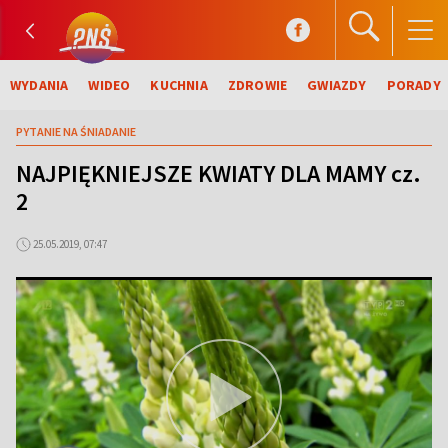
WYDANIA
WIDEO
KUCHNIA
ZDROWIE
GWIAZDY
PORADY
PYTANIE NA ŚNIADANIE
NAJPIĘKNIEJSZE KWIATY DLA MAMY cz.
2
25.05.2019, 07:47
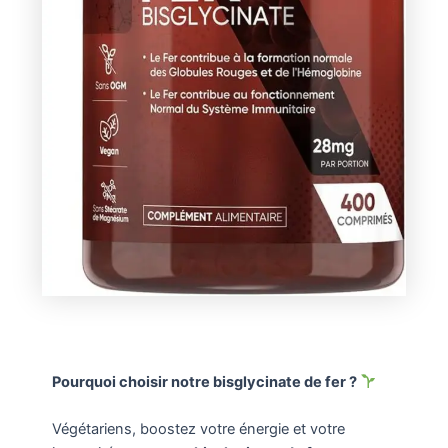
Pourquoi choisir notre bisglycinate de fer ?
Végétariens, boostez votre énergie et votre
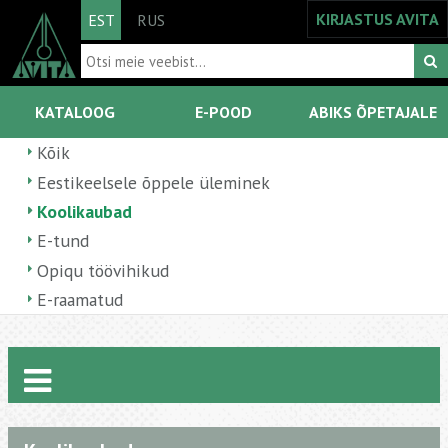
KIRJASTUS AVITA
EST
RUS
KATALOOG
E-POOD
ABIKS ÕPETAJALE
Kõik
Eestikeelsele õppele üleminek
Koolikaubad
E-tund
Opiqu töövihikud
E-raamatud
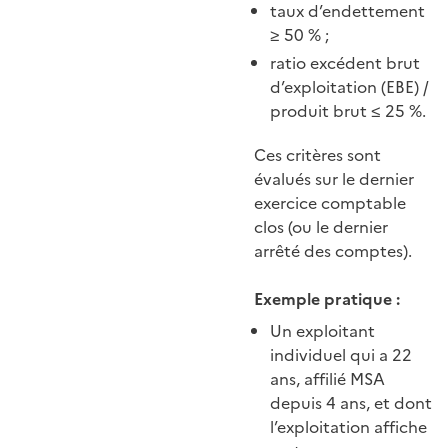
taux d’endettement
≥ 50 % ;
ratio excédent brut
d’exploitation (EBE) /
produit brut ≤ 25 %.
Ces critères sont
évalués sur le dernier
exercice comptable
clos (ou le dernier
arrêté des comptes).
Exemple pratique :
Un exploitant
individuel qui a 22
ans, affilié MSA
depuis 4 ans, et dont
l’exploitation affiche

______________________________

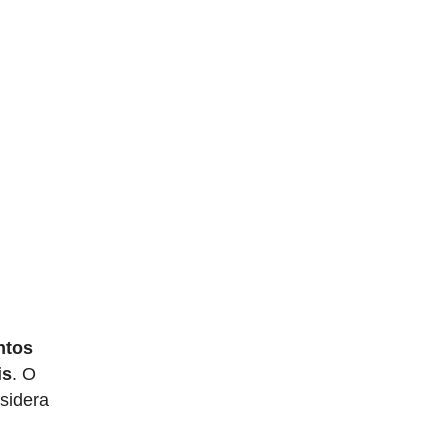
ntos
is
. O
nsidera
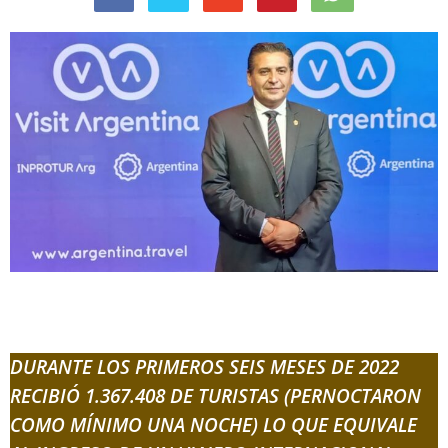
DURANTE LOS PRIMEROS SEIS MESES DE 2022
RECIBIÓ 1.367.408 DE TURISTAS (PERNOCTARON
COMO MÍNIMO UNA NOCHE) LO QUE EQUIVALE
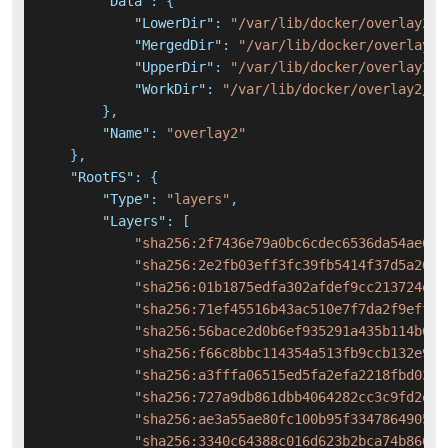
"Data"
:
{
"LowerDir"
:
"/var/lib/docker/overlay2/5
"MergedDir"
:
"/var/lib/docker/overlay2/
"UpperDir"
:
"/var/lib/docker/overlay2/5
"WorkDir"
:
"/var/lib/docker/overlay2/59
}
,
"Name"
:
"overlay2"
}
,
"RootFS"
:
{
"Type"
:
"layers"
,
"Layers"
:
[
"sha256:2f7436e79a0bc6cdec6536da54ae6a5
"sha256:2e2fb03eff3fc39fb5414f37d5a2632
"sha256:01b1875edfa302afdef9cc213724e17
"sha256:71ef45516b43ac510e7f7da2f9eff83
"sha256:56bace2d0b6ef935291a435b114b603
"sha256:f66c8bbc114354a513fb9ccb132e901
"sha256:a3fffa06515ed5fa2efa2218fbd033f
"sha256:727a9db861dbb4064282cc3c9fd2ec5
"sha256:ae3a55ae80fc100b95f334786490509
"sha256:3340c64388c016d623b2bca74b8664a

______________________________

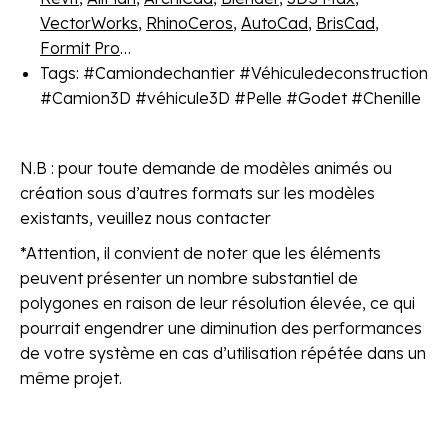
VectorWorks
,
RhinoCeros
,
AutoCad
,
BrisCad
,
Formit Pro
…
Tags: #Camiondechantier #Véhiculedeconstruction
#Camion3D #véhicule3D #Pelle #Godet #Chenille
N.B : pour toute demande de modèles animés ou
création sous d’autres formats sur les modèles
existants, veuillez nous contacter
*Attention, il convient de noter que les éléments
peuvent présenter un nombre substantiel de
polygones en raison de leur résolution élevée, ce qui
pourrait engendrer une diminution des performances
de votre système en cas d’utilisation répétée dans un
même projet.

______________________________

EXERCISE AIM: Reproduce only the lines above spanning from the line containing "Un exploitant" through the line containing "l’exploitation affiche", word for word.

RESULT BELOW:
Un exploitant
individuel qui a 22
ans, affilié MSA
depuis 4 ans, et dont
l’exploitation affiche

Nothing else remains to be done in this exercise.